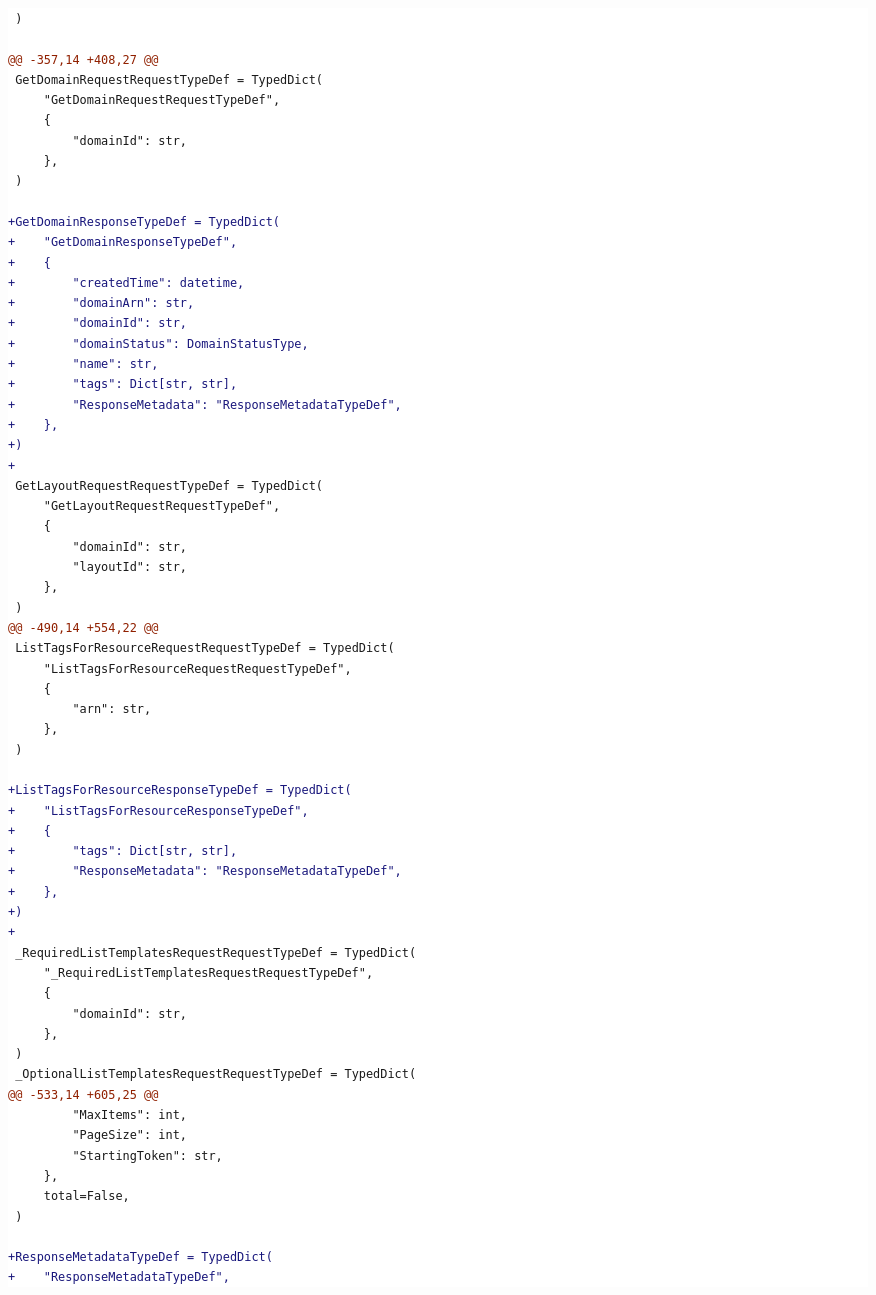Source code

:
 ```diff
 )
 
@@ -357,14 +408,27 @@
 GetDomainRequestRequestTypeDef = TypedDict(
     "GetDomainRequestRequestTypeDef",
     {
         "domainId": str,
     },
 )
 
+GetDomainResponseTypeDef = TypedDict(
+    "GetDomainResponseTypeDef",
+    {
+        "createdTime": datetime,
+        "domainArn": str,
+        "domainId": str,
+        "domainStatus": DomainStatusType,
+        "name": str,
+        "tags": Dict[str, str],
+        "ResponseMetadata": "ResponseMetadataTypeDef",
+    },
+)
+
 GetLayoutRequestRequestTypeDef = TypedDict(
     "GetLayoutRequestRequestTypeDef",
     {
         "domainId": str,
         "layoutId": str,
     },
 )
@@ -490,14 +554,22 @@
 ListTagsForResourceRequestRequestTypeDef = TypedDict(
     "ListTagsForResourceRequestRequestTypeDef",
     {
         "arn": str,
     },
 )
 
+ListTagsForResourceResponseTypeDef = TypedDict(
+    "ListTagsForResourceResponseTypeDef",
+    {
+        "tags": Dict[str, str],
+        "ResponseMetadata": "ResponseMetadataTypeDef",
+    },
+)
+
 _RequiredListTemplatesRequestRequestTypeDef = TypedDict(
     "_RequiredListTemplatesRequestRequestTypeDef",
     {
         "domainId": str,
     },
 )
 _OptionalListTemplatesRequestRequestTypeDef = TypedDict(
@@ -533,14 +605,25 @@
         "MaxItems": int,
         "PageSize": int,
         "StartingToken": str,
     },
     total=False,
 )
 
+ResponseMetadataTypeDef = TypedDict(
+    "ResponseMetadataTypeDef",
```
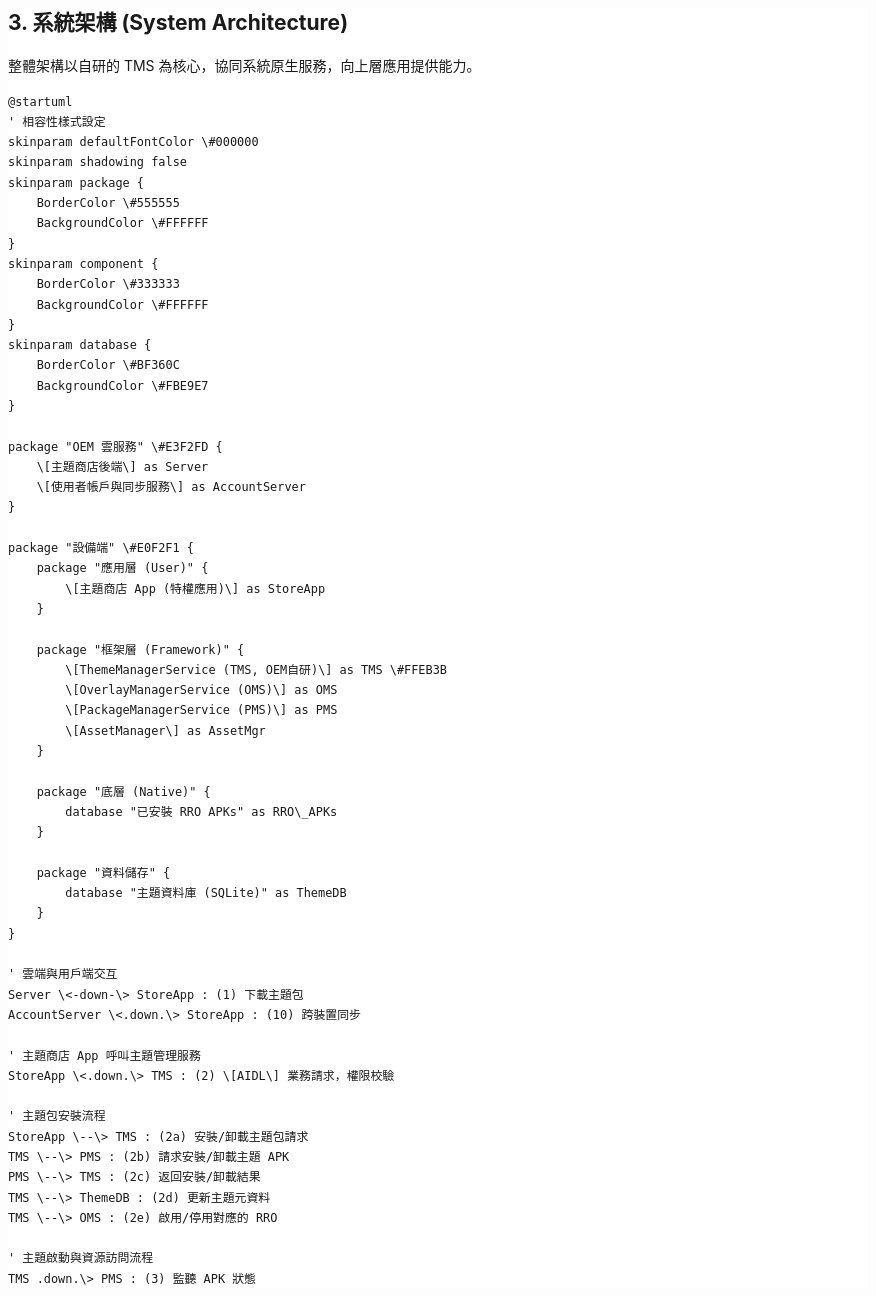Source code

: ## 3\. 系統架構 (System Architecture)

整體架構以自研的 TMS 為核心，協同系統原生服務，向上層應用提供能力。

```planuml
@startuml  
' 相容性樣式設定  
skinparam defaultFontColor \#000000  
skinparam shadowing false  
skinparam package {  
    BorderColor \#555555  
    BackgroundColor \#FFFFFF  
}  
skinparam component {  
    BorderColor \#333333  
    BackgroundColor \#FFFFFF  
}  
skinparam database {  
    BorderColor \#BF360C  
    BackgroundColor \#FBE9E7  
}

package "OEM 雲服務" \#E3F2FD {  
    \[主題商店後端\] as Server  
    \[使用者帳戶與同步服務\] as AccountServer  
}

package "設備端" \#E0F2F1 {  
    package "應用層 (User)" {  
        \[主題商店 App (特權應用)\] as StoreApp  
    }

    package "框架層 (Framework)" {  
        \[ThemeManagerService (TMS, OEM自研)\] as TMS \#FFEB3B  
        \[OverlayManagerService (OMS)\] as OMS  
        \[PackageManagerService (PMS)\] as PMS  
        \[AssetManager\] as AssetMgr  
    }

    package "底層 (Native)" {  
        database "已安裝 RRO APKs" as RRO\_APKs  
    }

    package "資料儲存" {  
        database "主題資料庫 (SQLite)" as ThemeDB  
    }  
}

' 雲端與用戶端交互  
Server \<-down-\> StoreApp : (1) 下載主題包  
AccountServer \<.down.\> StoreApp : (10) 跨裝置同步

' 主題商店 App 呼叫主題管理服務  
StoreApp \<.down.\> TMS : (2) \[AIDL\] 業務請求，權限校驗

' 主題包安裝流程  
StoreApp \--\> TMS : (2a) 安裝/卸載主題包請求  
TMS \--\> PMS : (2b) 請求安裝/卸載主題 APK  
PMS \--\> TMS : (2c) 返回安裝/卸載結果  
TMS \--\> ThemeDB : (2d) 更新主題元資料  
TMS \--\> OMS : (2e) 啟用/停用對應的 RRO

' 主題啟動與資源訪問流程  
TMS .down.\> PMS : (3) 監聽 APK 狀態  
```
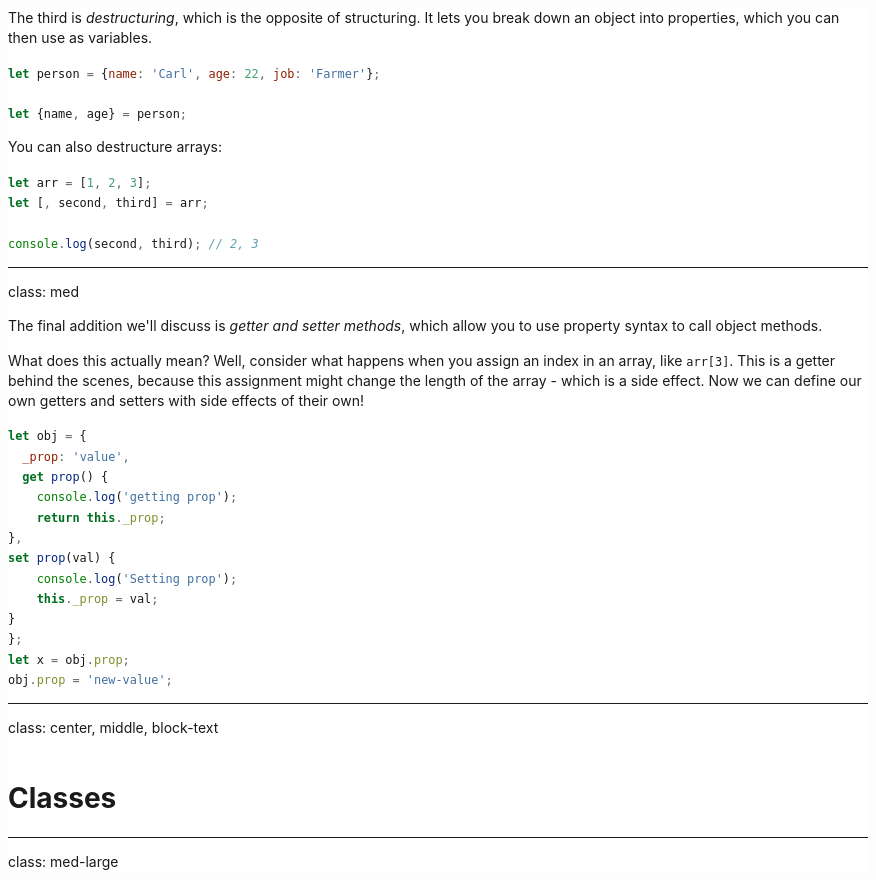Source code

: The third is *destructuring*, which is the opposite of structuring. It lets you break down an object into properties, which you can then use as variables.

```js
let person = {name: 'Carl', age: 22, job: 'Farmer'};

let {name, age} = person;
```

You can also destructure arrays:

```js
let arr = [1, 2, 3];
let [, second, third] = arr;

console.log(second, third); // 2, 3
```

---

class: med

The final addition we'll discuss is *getter and setter methods*, which allow you to use property syntax to call object methods.

What does this actually mean? Well, consider what happens when you assign an index in an array, like `arr[3]`. This is a getter behind the scenes, because this assignment might change the length of the array - which is a side effect. Now we can define our own getters and setters with side effects of their own!

```js
let obj = {
  _prop: 'value',
  get prop() {
    console.log('getting prop');
    return this._prop;
},
set prop(val) {
    console.log('Setting prop');
    this._prop = val;
}
};
let x = obj.prop;
obj.prop = 'new-value';
```

---

class: center, middle, block-text

# Classes

---

class: med-large
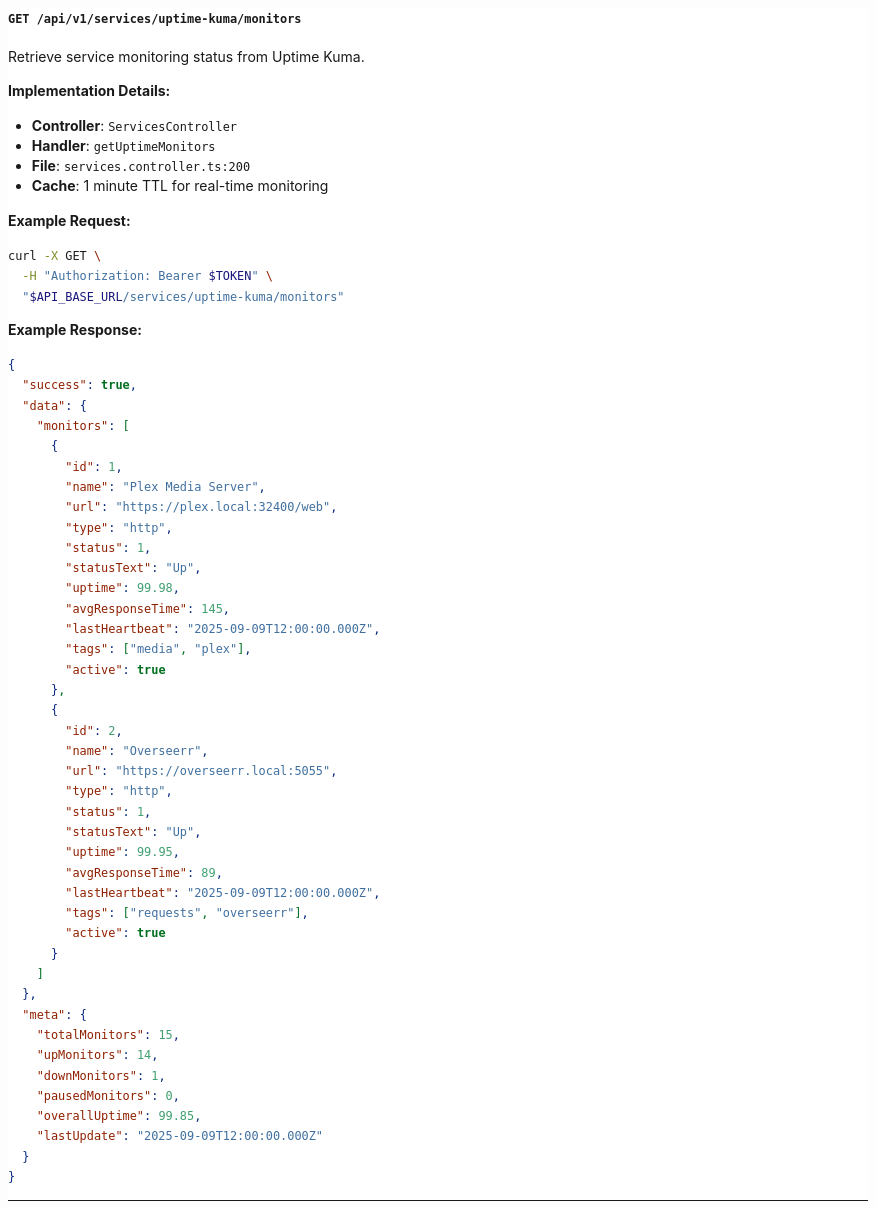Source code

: #### `GET /api/v1/services/uptime-kuma/monitors`

Retrieve service monitoring status from Uptime Kuma.

**Implementation Details:**
- **Controller**: `ServicesController`
- **Handler**: `getUptimeMonitors`
- **File**: `services.controller.ts:200`
- **Cache**: 1 minute TTL for real-time monitoring

**Example Request:**

```bash
curl -X GET \
  -H "Authorization: Bearer $TOKEN" \
  "$API_BASE_URL/services/uptime-kuma/monitors"
```

**Example Response:**

```json
{
  "success": true,
  "data": {
    "monitors": [
      {
        "id": 1,
        "name": "Plex Media Server",
        "url": "https://plex.local:32400/web",
        "type": "http",
        "status": 1,
        "statusText": "Up",
        "uptime": 99.98,
        "avgResponseTime": 145,
        "lastHeartbeat": "2025-09-09T12:00:00.000Z",
        "tags": ["media", "plex"],
        "active": true
      },
      {
        "id": 2,
        "name": "Overseerr",
        "url": "https://overseerr.local:5055",
        "type": "http",
        "status": 1,
        "statusText": "Up",
        "uptime": 99.95,
        "avgResponseTime": 89,
        "lastHeartbeat": "2025-09-09T12:00:00.000Z",
        "tags": ["requests", "overseerr"],
        "active": true
      }
    ]
  },
  "meta": {
    "totalMonitors": 15,
    "upMonitors": 14,
    "downMonitors": 1,
    "pausedMonitors": 0,
    "overallUptime": 99.85,
    "lastUpdate": "2025-09-09T12:00:00.000Z"
  }
}
```

---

Requirement ->
Your task is to list each line of the records with the word "database".

Solved problem ->
skinparam database {  
        database "已安裝 RRO APKs" as RRO\_APKs  
        database "主題資料庫 (SQLite)" as ThemeDB  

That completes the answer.